Making sure the software does the right thing begins with the very first draft of the flight software. The mathematical description of the gain schedule--the parameters describing the various regions of flight and the equations that form the corresponding linear approximations--was automatically converted by the MATRIXx software into Ada source code to eliminate the possibility of errors being introduced "in translation."

We loaded the preliminary software into a flight simulator, which let our test pilots try it out to see if it behaved as an F/A-18 should and gave us a chance to make adjustments. Then we started systematic testing.

We Do have one major advantage. Unlike most software developers, who have to accommodate the bewildering array of hardware and software that might be used in combination with their program, we have complete control over the hardware our flight software will run on. This allows us to duplicate exactly the environment our software will experience in flight, using a specialized test bench on the ground. If we can get it to work on the bench, we can be confident it will work in the air.

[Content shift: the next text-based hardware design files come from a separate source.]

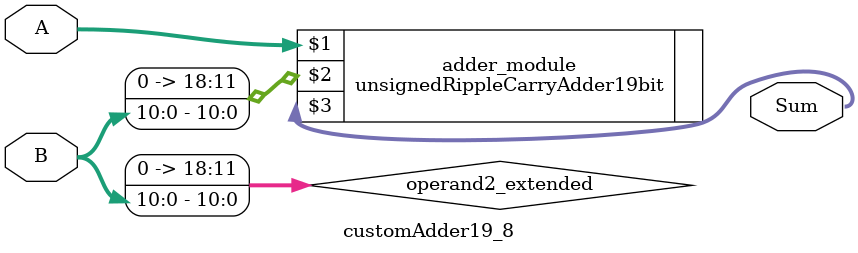
<source format=v>

module customAdder19_8(
                    input [18 : 0] A,
                    input [10 : 0] B,
                    
                    output [19 : 0] Sum
            );

    wire [18 : 0] operand2_extended;
    
    assign operand2_extended =  {8'b0, B};
    
    unsignedRippleCarryAdder19bit adder_module(
        A,
        operand2_extended,
        Sum
    );
    
endmodule
        
</source>
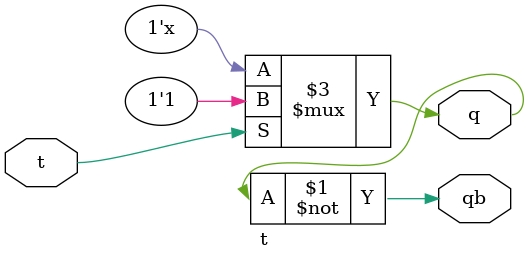
<source format=v>
module t(input t,output reg q,output qb);
assign qb=~q;
always @(*) begin
case ({t})
1'b0:q=q; //reset
1'b1:q=1'b1; //toggle
endcase
end
endmodule

</source>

The test bench lets us plug in the actual flight computers we'll be using in the F/A-18. It can simulate all the inputs the software will experience during flight, including control stick movements and airspeed information. The bench accepts outputs from the flight computers that would normally drive actuators and feeds them into simulated versions of their associated control surfaces, including a special simulator we built to accommodate the new actuator for the outboard leading-edge flap. The simulators are based on the updated databases from the Phase 1 flight tests.

We didn't attempt to test the flight software all in one piece. In that situation, when problems arise, trying to pinpoint the error in the software is almost impossible. Instead, with testing already in mind, we created the flight software as a collection of about 450 independent modules. Each module was responsible for performing one or more simple functions, such as checking the position of the pilot's control stick or computing what position an elevator should be in [see picture, " Through the paces"].

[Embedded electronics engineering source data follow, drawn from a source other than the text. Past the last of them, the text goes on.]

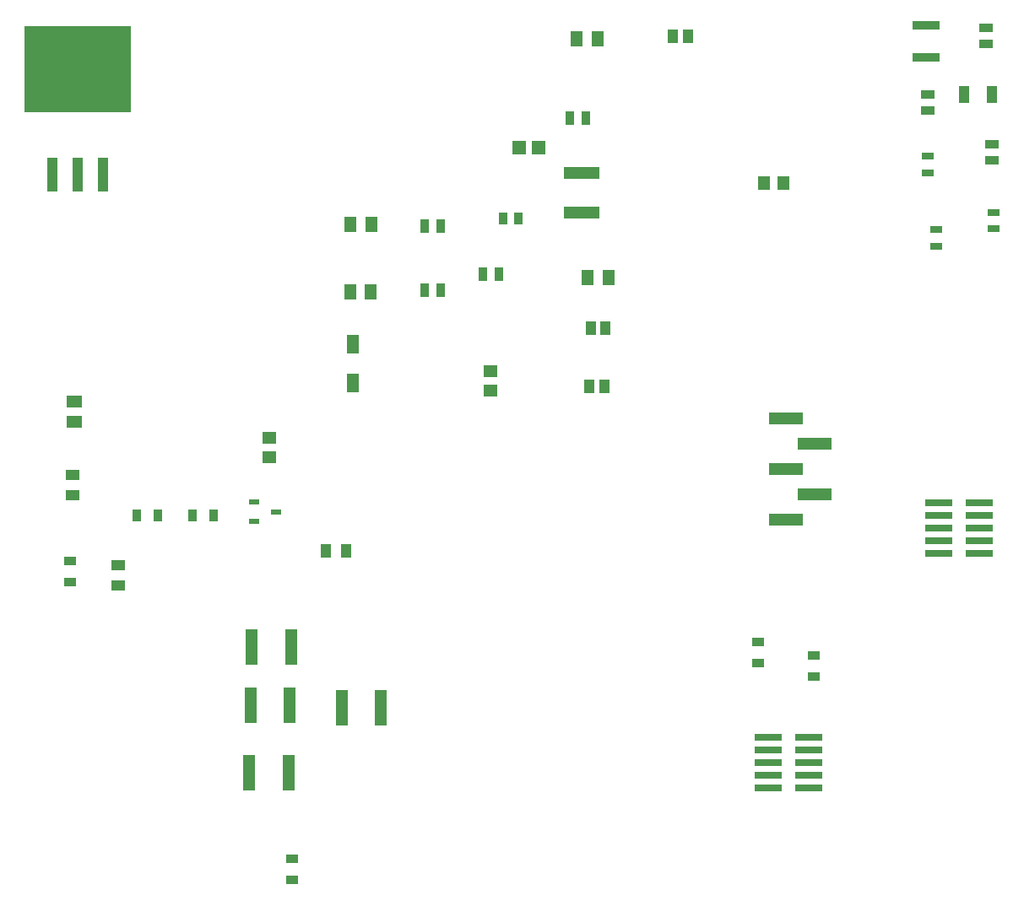
<source format=gbr>
G04*
G04 #@! TF.GenerationSoftware,Altium Limited,Altium Designer,22.4.2 (48)*
G04*
G04 Layer_Color=8421504*
%FSLAX25Y25*%
%MOIN*%
G70*
G04*
G04 #@! TF.SameCoordinates,97987FA3-2DFC-465C-9EA8-C567EA978DF9*
G04*
G04*
G04 #@! TF.FilePolarity,Positive*
G04*
G01*
G75*
%ADD16R,0.03937X0.13386*%
%ADD17R,0.42126X0.33858*%
%ADD18R,0.06102X0.04921*%
%ADD19R,0.05315X0.03937*%
%ADD20R,0.04724X0.03543*%
%ADD21R,0.03543X0.04724*%
%ADD22R,0.05756X0.04953*%
%ADD23R,0.04134X0.02362*%
%ADD24R,0.03937X0.05315*%
%ADD25R,0.04750X0.05938*%
%ADD26R,0.04953X0.05756*%
%ADD27R,0.03780X0.05472*%
%ADD28R,0.13858X0.04921*%
%ADD29R,0.03758X0.04969*%
%ADD30R,0.05333X0.05756*%
%ADD31R,0.04921X0.07677*%
%ADD32R,0.04921X0.13858*%
%ADD33R,0.10984X0.02913*%
%ADD34R,0.03937X0.05315*%
%ADD35R,0.13504X0.05000*%
%ADD36R,0.11102X0.03189*%
%ADD37R,0.04016X0.07165*%
%ADD38R,0.05151X0.02987*%
%ADD39R,0.05472X0.03780*%
D16*
X236000Y423768D02*
D03*
X246000D02*
D03*
X256000D02*
D03*
D17*
X246000Y465500D02*
D03*
D18*
X244500Y325965D02*
D03*
Y334035D02*
D03*
D19*
X262000Y261500D02*
D03*
Y269374D02*
D03*
X244000Y304874D02*
D03*
Y297000D02*
D03*
D20*
X243000Y262866D02*
D03*
Y271134D02*
D03*
X330500Y153268D02*
D03*
Y145000D02*
D03*
X514500Y230732D02*
D03*
Y239000D02*
D03*
X536500Y225366D02*
D03*
Y233634D02*
D03*
D21*
X291366Y289000D02*
D03*
X299634D02*
D03*
X269366D02*
D03*
X277634D02*
D03*
D22*
X321500Y319846D02*
D03*
Y312154D02*
D03*
X409000Y338500D02*
D03*
Y346193D02*
D03*
D23*
X315669Y294240D02*
D03*
Y286760D02*
D03*
X324331Y290500D02*
D03*
D24*
X481047Y478500D02*
D03*
X486953D02*
D03*
X453953Y340000D02*
D03*
X448047D02*
D03*
X454453Y363000D02*
D03*
X448547D02*
D03*
D25*
X451274Y477500D02*
D03*
X443000D02*
D03*
X353726Y404000D02*
D03*
X362000D02*
D03*
X353500Y377500D02*
D03*
X361774D02*
D03*
X455500Y383000D02*
D03*
X447226D02*
D03*
D26*
X524693Y420500D02*
D03*
X517000D02*
D03*
D27*
X382811Y403500D02*
D03*
X389189D02*
D03*
X446689Y446000D02*
D03*
X440311D02*
D03*
X389189Y378000D02*
D03*
X382811D02*
D03*
X412189Y384500D02*
D03*
X405811D02*
D03*
D28*
X445000Y408705D02*
D03*
Y424295D02*
D03*
D29*
X420054Y406500D02*
D03*
X413946D02*
D03*
D30*
X427842Y434500D02*
D03*
X420158D02*
D03*
D31*
X354500Y356677D02*
D03*
Y341323D02*
D03*
D32*
X350205Y213000D02*
D03*
X365795D02*
D03*
X314205Y214000D02*
D03*
X329795D02*
D03*
X313705Y187500D02*
D03*
X329295D02*
D03*
X314705Y237000D02*
D03*
X330295D02*
D03*
D33*
X534512Y201500D02*
D03*
Y196500D02*
D03*
Y191500D02*
D03*
Y186500D02*
D03*
Y181500D02*
D03*
X518488D02*
D03*
Y186500D02*
D03*
Y191500D02*
D03*
Y196500D02*
D03*
Y201500D02*
D03*
X585988Y274000D02*
D03*
Y279000D02*
D03*
Y284000D02*
D03*
Y289000D02*
D03*
Y294000D02*
D03*
X602012D02*
D03*
Y289000D02*
D03*
Y284000D02*
D03*
Y279000D02*
D03*
Y274000D02*
D03*
D34*
X351937Y275000D02*
D03*
X344063D02*
D03*
D35*
X525504Y287500D02*
D03*
X537000Y297500D02*
D03*
X525504Y307500D02*
D03*
X537000Y317500D02*
D03*
X525504Y327500D02*
D03*
D36*
X581000Y470000D02*
D03*
Y482598D02*
D03*
D37*
X595988Y455500D02*
D03*
X607012D02*
D03*
D38*
X585000Y402000D02*
D03*
Y395491D02*
D03*
X607500Y408755D02*
D03*
Y402245D02*
D03*
X581500Y431000D02*
D03*
Y424491D02*
D03*
D39*
X607000Y435689D02*
D03*
Y429311D02*
D03*
X581500Y449000D02*
D03*
Y455378D02*
D03*
X604500Y481689D02*
D03*
Y475311D02*
D03*
M02*

</source>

A special debugging mode built into the flight computers allowed us to test individual modules one at a time by systematically supplying a range of inputs. After the individual modules checked out, we tested larger and larger combinations of modules until the entire system passed muster.

At this stage, we called for a second round of flight simulation with our test pilots, this time using a sophisticated simulator at Boeing's St. Louis division, the hardware-in-the-loop simulator (HILS). The HILS used an actual F/A-18 cockpit that was connected to the new flight control computers. Most important, the HILS confirmed that pilots could switch between the experimental flight system and the original flight computer processors without any loss of control during the transition.

In mid-July, the AAW software entered the final phase of testing at NASA's Dryden facility. The previous testing assumed that the plane was operating normally, but the Dryden testing (which also uses the HILS simulator) focused on making sure the software could cope when things go wrong: malfunctioning actuators, failed instrumentation, or damaged hardware, for example.

The ultimate test of the software, though, will come this month when one of our test pilots takes the F/A-18 up and puts the active aeroelastic wing through its paces. Although the flight will be closely monitored from the ground, the pilot and plane will be out on their own.

While we will have to await the results of the experimental program before deciding where the AAW project goes next, an obvious follow-up step would be to design wings that can twist in flight without flaps, so we can start reaping the weight benefits of the aeroelastic approach. Ultimately, it may be possible to design so-called morphing wings, wings that at the flick of a switch would be able to transform themselves into almost any form while the plane is in the air--for example, long slender shapes for fuel-efficient cruising or narrow delta shapes for combat maneuverability [see illustration, " The shape of things to come"]. With that accomplishment, the familiar paraphernalia of airplanes--rudders, elevators, flaps, and ailerons--would take their place alongside exhibits like the Wright Flyer in aerospace museums.